Sie verschwand hinter dem klickernden Perlenvorhang, und ich inspizierte das Zimmer, in das sie mich gebeten hatte. Es war ein fensterloser Raum, beleuchtet von vielleicht zwei Dutzend Öllichtern auf einem schmalen Bord, das in Kopfhöhe rings um den Raum führte. In der Mitte stand eine professionelle Massageliege und an deren Kopfende ein Tischchen mit einem Stapel sorgsam zusammengelegter Handtücher und drei bauchigen Flaschen, wahrscheinlich mit verschiedenen Ölen für die Massage. Quer über die Liege führte in etwa zwei Meter Höhe von Wand zu Wand eine Messingstange. Im hinteren Eck des Raumes entdeckte ich hinter einem Paravan einen Stuhl und einen Stummen Diener. Ich streifte die Schuhe ab, zog Socken, Jackett und Hose aus, hängte alles sorgsam über den Stummen Diener und setzte mich auf den Stuhl.
Kurz darauf kehrte die Frau zurück, mit einem Kupferbecken voll schaumigen Wassers und einem Handtuch. Sie stellte das Becken vor mir ab, kniete sich hin und sagte: Bitte. Ich stellte meine Füße in das lauwarme Wasser. Schweigend wusch sie meine Füße. Sie knetete ein paarmal kräftig mit den Daumen meine Sohlen, zog an den Zehen und massierte die Knöchel. Dann trocknete sie mir die Füße ab, stand auf und, während sie das Becken hochhob, um es beiseite zu stellen, sagte sie mit weicher Stimme, aber doch bestimmtem Tonfall, der etwas Hypnotisches an sich hatte: Sie müssen schon ganz ablegen, sonst können wir nicht anfangen.
Also zog ich mich aus und lag kurz darauf nackt auf der Liege, auf dem Bauch, zugedeckt von ihr mit einem Badelaken, das mir vom Nacken bis zu den Waden reichte.
Die Massage begann an Füßen, mit sanften streichenden Bewegungen über die Sohle, über den Rist, fest von den Fersen zu den Zehen. Dann spürte ich, wie sie mit beiden Daumen die Sohle presste, und wie durch ein Wunder kam es mir vor, als massierte die Frau nicht allein, als berührten mich viele Hände mit jedem Druck der Daumen in meine Sohlen, einmal streichelnd, tastend, dann wieder unerwartet fest zupackend, im Nacken, an den Schultern, den Flanken, sogar am Bauch, auf dem ich doch lag. Ich schloss die Augen und überließ mich den offenbar kundigen Händen.
Ich glaube, ich döste sogar ein. Jedenfalls war ich völlig desorientiert, als mich ein stechender Schmerz zurück in die Wirklichkeit holte. Die Masseurin kniete auf meinen Oberschenkeln und presste mit aller Kraft ihre angewinkelten Ellbogen in meine, wie ich nun jammernd feststellte, völlig verhärteten Schultern. Wie konnte eine so zart anmutende Person nur so schwer sein, sich mit solcher Kraft geradezu in meinen Körper bohren?
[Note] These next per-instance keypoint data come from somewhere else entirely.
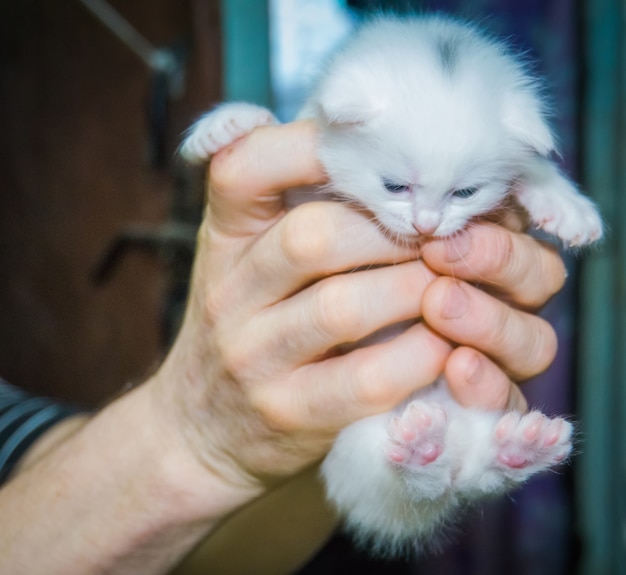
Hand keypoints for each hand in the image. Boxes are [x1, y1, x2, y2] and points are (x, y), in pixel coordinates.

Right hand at [151, 120, 565, 502]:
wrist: (200, 428)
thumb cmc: (248, 328)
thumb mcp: (247, 259)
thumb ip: (290, 206)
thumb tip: (375, 145)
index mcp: (224, 238)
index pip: (247, 166)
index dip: (318, 147)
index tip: (384, 154)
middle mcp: (229, 294)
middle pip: (315, 235)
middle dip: (395, 230)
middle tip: (443, 232)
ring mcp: (254, 358)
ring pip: (345, 307)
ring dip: (416, 289)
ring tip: (452, 284)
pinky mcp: (289, 413)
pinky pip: (366, 378)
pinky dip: (419, 355)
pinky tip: (442, 345)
Da haben wir es! triumphierte sie und ließ kein bisschen ab. Man muss stark pressen, sagte sie, sonst löst es sich nicht.
War ich eben noch vermeintlich entspannt geschwebt, bäumte ich mich nun unter Schmerzen auf, die kaum auszuhalten waren. Was sollte das alles? Warum hockte diese Frau auf mir wie ein Dybbuk? Ich war nah daran zu schreien, dass sie aufhören soll, doch da – endlich – ließ der Schmerz nach, und statt der harten Knie und Ellbogen spürte ich zwei kleine weiche Füße auf meinen Oberschenkeln. Offenbar hielt sich der goldene Drache nun an der Stange über der Liege fest, während er Zentimeter für Zentimeter über meinen Körper tänzelte und mir so die schmerzhaften Verspannungen, die ich eben noch gespürt hatte, aus den Muskeln knetete.